- _Text_:
(Motorsport-Total.com) – „Das hier ist meine letzte Wildcard“, hält Stefan Bradl beim MotoGP-Saisonfinale 2024 in Barcelona fest.
Der Deutsche wird am Sonntag aller Voraussicht nach seinen 219. und letzten Grand Prix in der Motorrad-Weltmeisterschaft bestreiten. Als Testfahrer wird er aber auch im nächsten Jahr für Honda hinter den Kulissen weiterarbeiten.
Also ist Barcelona der Abschied auf der großen Weltbühne? „Ja, das denke ich“, sagt der Deutsche klar. „Mit diesen Gedanken bin ich hierhergekommen. Das habe ich Honda auch so mitgeteilt. Ich bin damit okay, ich bin damit zufrieden.“
„Ich bin schon sehr lange hier und weiß, wie ich mit solchen Situationen umgehen muss. Vor 19 Jahren habe ich hier in Barcelona meine erste Wildcard in der 125er-Klasse bestritten. Und jetzt fahre ich wahrscheinlich mein letztes MotoGP-Rennen. Es ist ein Kreis, der sich hier schließt.“
2008 gewann Bradl in der 125er-Klasse seinen ersten Grand Prix. Seine beste Saison hatte der heute 34-Jährige im Jahr 2011, als er Moto2-Weltmeister wurde. Seit 2013 ist Bradl in der Königsklasse dabei. Eine Poleposition und ein Podestplatz (Laguna Seca 2013) waren seine besten Ergebnisse.
Seit 2018 ist Bradl der Testfahrer von Honda. Er sprang nicht nur für verletzte Fahrer ein, so wie sehr oft für Marc Marquez, sondern musste parallel das Testprogramm durchführen. Speziell in diesem Jahr ist Honda aufgewacht und brachte viele neue Entwicklungen.
Als einziger Testfahrer absolvierte Bradl auch die maximal erlaubten sechs Wildcards pro Jahr. Um die Arbeitsbelastung aufzuteilen und neues Feedback zu erhalten, verpflichtete Honda Aleix Espargaro und dessen Crewchief Antonio Jimenez. Dazu wird Takaaki Nakagami in Japan testen.
„Prinzipiell ist das gut für mich“, freut sich Bradl auf die Unterstützung bei der Testarbeit. „Ich musste in den vergangenen Jahren extrem viel tun. Eine massive Belastung lastete auf meinen Schultern. Ich musste viel testen.“
„Natürlich hat mich das glücklich gemacht, denn das hat gezeigt, dass sie mir vertrauen und mit meiner Arbeit zufrieden sind. Ich bin aber froh, wenn Aleix und ‚Taka‘ mir unter die Arme greifen und mein Programm etwas entspannter wird.“
„Das darf man schon sagen, denn in den vergangenen fünf Jahren habe ich als Testfahrer mehr als genug gemacht.“ Deshalb geht Bradl davon aus, dass künftig Espargaro und Nakagami die Wildcards durchführen werden. Auch aus einem guten Grund.

- _Aufgabenstellung_:
• A. Beantworten Sie anhand des Artikels über Stefan Bradl:
(i) In welchem Jahr wurde Bradl Moto2-Weltmeister?
(ii) Seit welchem Jahr ist Bradl Testfahrer von Honda?
(iii) Wie viele Wildcards pro Jahr sind höchstens erlaubt?
• B. Übertragen Sie aus dem Artikel über Stefan Bradl den Abschnitt von „Seit 2018 ist“ bis einschließlich „viele neue Entwicklungen.“ wortgetreu.

- _Bereitgestelltes Material_:

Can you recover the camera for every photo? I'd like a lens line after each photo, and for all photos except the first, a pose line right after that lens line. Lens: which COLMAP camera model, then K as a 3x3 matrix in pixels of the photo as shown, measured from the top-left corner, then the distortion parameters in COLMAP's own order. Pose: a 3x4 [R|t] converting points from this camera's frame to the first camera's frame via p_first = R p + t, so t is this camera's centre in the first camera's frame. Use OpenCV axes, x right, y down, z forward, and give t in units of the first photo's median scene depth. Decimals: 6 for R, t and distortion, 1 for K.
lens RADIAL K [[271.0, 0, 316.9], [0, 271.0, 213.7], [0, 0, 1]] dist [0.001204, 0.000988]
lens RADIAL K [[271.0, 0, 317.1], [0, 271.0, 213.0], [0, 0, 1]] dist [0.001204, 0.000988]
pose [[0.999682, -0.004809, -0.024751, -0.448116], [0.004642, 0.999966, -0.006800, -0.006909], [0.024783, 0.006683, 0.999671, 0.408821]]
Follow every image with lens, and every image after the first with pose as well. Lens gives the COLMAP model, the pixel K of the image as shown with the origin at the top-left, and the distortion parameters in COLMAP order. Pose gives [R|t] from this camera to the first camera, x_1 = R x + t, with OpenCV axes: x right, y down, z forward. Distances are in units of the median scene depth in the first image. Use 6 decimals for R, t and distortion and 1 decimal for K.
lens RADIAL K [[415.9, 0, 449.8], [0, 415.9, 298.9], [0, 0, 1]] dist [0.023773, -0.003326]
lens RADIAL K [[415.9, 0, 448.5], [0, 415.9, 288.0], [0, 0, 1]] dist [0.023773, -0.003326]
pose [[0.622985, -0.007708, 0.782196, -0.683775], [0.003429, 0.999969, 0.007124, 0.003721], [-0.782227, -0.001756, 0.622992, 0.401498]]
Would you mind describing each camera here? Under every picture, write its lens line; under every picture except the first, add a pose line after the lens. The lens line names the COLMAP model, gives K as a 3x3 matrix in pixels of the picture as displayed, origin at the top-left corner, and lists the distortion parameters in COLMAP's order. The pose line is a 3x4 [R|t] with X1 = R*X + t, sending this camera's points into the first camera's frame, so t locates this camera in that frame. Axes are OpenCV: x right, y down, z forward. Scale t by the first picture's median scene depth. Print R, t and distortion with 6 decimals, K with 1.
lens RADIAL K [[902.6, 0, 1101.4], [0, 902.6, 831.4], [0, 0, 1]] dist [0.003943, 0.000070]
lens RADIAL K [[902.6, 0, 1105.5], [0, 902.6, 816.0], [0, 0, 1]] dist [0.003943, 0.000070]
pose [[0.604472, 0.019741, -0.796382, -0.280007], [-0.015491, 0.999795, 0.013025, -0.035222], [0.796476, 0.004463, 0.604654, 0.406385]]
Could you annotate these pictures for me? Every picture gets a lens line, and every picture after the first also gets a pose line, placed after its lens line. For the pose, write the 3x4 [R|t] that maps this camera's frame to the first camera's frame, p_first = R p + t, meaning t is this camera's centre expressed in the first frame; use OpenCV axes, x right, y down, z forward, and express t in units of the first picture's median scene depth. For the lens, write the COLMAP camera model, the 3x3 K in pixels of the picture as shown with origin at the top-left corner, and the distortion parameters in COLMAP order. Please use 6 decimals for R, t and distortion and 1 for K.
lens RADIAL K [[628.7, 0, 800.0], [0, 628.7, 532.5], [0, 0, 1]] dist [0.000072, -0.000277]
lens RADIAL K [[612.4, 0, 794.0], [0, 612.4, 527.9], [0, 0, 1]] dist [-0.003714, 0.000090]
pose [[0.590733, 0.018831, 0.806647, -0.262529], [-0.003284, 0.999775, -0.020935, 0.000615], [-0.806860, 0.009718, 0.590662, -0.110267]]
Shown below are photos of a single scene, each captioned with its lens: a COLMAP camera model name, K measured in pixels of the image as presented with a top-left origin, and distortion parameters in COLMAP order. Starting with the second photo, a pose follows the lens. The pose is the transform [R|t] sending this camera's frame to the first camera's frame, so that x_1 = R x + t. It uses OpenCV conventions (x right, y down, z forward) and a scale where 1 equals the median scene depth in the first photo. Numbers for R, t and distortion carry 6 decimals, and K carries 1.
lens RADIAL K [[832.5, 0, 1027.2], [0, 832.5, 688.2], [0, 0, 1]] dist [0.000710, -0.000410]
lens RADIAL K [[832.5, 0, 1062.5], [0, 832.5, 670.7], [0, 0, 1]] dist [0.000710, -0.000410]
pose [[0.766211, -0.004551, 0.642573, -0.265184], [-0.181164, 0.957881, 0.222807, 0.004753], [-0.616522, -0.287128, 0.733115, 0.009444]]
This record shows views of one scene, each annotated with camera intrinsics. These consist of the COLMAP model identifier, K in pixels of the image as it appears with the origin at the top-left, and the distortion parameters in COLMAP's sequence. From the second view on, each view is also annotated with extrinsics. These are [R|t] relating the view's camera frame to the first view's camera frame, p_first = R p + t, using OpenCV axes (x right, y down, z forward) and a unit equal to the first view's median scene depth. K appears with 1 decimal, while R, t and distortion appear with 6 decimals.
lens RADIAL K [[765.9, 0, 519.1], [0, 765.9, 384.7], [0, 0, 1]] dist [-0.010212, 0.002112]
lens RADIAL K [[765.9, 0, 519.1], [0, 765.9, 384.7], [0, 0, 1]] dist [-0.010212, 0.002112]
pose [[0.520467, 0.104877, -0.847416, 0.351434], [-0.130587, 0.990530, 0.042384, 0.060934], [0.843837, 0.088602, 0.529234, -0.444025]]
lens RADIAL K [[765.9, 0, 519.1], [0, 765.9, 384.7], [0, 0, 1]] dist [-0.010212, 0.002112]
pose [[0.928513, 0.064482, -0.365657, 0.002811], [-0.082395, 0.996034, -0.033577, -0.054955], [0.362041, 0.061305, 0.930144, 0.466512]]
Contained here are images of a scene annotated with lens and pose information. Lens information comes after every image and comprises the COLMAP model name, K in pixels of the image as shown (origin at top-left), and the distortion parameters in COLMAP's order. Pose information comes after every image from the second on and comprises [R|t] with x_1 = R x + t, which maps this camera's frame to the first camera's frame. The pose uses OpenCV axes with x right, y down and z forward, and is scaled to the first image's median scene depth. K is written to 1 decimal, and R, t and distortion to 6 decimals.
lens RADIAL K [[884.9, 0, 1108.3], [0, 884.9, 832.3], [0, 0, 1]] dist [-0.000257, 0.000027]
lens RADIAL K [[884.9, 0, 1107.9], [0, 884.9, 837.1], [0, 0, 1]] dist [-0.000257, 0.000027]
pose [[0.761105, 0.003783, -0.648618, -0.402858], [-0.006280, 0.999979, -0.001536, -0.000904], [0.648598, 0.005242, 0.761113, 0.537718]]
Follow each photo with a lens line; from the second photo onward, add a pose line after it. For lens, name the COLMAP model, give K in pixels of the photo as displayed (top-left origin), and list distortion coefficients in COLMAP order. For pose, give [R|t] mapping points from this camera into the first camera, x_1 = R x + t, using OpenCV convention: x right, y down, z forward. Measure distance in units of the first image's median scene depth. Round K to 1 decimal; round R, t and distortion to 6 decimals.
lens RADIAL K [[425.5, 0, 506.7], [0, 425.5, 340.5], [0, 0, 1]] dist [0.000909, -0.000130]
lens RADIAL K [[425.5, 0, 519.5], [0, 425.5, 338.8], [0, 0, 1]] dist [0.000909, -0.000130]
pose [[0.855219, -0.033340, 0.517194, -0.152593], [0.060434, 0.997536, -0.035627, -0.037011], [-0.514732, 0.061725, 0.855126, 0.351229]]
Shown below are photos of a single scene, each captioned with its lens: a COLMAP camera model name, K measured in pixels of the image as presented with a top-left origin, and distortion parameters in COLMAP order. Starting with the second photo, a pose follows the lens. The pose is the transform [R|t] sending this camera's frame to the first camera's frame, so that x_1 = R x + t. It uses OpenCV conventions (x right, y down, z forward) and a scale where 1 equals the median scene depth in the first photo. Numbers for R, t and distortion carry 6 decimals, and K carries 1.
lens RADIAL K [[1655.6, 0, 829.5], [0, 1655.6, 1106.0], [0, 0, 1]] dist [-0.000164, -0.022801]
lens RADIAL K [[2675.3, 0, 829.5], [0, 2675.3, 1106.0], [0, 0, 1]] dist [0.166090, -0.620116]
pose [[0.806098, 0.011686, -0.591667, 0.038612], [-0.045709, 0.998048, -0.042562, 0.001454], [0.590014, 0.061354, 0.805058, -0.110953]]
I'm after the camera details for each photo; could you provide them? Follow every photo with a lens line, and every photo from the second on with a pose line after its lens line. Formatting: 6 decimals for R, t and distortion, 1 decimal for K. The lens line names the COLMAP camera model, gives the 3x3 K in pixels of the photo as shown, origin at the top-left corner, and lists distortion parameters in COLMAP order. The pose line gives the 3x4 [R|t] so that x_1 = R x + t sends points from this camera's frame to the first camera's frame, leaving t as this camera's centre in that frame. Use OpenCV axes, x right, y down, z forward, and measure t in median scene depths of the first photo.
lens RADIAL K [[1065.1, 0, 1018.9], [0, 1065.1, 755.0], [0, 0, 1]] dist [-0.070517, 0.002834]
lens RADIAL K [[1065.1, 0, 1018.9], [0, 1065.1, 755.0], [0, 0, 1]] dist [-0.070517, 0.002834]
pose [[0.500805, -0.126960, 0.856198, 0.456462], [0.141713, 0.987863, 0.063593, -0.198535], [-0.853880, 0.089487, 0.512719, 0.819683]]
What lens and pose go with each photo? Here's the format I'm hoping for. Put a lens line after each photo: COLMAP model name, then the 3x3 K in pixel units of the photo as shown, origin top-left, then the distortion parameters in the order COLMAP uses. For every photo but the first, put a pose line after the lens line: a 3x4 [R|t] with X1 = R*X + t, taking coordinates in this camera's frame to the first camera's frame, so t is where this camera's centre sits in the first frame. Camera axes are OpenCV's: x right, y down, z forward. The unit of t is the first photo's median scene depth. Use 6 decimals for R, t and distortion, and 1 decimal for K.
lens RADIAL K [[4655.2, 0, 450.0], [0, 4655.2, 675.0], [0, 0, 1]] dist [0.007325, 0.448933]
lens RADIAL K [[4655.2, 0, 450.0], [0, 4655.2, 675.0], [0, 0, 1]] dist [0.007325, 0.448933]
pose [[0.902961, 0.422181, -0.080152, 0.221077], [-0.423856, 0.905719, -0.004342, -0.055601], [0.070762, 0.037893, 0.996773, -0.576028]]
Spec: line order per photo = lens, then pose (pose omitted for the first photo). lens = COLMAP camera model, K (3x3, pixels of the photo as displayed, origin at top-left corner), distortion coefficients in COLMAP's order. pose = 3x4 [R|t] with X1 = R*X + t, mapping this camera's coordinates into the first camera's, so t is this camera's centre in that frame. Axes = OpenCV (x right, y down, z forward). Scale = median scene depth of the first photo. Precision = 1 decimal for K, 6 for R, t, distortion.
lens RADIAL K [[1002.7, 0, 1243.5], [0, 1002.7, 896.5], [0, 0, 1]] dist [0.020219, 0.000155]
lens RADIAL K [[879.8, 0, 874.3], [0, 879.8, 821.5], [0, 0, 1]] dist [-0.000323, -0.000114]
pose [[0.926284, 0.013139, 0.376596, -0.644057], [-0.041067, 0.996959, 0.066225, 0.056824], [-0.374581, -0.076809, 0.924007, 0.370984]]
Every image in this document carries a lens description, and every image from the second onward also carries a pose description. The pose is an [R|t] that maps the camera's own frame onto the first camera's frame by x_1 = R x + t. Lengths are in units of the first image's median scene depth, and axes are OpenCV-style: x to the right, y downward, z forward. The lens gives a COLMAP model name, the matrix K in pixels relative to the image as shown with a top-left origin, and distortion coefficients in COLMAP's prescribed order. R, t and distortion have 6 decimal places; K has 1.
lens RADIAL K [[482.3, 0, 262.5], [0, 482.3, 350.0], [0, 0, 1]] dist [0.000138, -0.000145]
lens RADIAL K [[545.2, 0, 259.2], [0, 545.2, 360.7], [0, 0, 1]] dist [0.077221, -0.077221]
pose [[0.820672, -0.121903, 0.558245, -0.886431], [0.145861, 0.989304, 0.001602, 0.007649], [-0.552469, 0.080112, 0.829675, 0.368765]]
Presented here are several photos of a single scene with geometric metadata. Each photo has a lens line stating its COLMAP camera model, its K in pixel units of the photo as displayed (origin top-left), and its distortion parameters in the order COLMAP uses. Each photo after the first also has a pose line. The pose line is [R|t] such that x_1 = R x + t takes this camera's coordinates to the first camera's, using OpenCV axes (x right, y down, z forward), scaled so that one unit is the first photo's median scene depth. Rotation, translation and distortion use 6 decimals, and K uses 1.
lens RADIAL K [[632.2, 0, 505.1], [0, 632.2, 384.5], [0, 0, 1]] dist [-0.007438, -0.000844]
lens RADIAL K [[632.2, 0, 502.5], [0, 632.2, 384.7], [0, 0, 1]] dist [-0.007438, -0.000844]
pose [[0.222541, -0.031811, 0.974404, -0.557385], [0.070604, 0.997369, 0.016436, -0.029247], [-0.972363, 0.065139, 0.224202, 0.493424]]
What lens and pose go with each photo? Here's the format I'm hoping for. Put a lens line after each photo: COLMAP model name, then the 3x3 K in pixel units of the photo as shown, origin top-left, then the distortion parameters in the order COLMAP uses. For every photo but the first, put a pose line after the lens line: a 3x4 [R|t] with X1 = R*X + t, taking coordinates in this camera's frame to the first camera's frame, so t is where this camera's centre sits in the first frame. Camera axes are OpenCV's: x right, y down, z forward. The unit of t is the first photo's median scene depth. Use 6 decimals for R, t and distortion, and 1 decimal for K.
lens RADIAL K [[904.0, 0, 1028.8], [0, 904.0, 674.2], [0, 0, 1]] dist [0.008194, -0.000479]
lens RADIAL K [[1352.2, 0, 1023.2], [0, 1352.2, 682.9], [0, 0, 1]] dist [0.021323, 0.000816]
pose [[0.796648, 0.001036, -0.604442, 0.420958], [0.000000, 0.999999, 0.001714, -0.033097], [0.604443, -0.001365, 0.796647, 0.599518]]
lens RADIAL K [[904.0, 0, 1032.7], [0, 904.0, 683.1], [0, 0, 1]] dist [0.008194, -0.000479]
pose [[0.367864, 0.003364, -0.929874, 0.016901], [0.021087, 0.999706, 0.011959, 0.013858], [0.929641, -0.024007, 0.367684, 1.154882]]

- _Lösungen je Aufgabe_:
• A.
(i) 2011
(ii) Seit 2018
(iii) Sechs

• B.
Seit 2018 ist Bradl der Testfahrer von Honda. Er sprang nicht nur für verletzte Fahrer ein, so wie sehr oft für Marc Marquez, sondern musste parallel das Testprogramm durchführen. Speziell in diesem Jahr ist Honda aufgewacht und brachte viele neue Entwicklungen.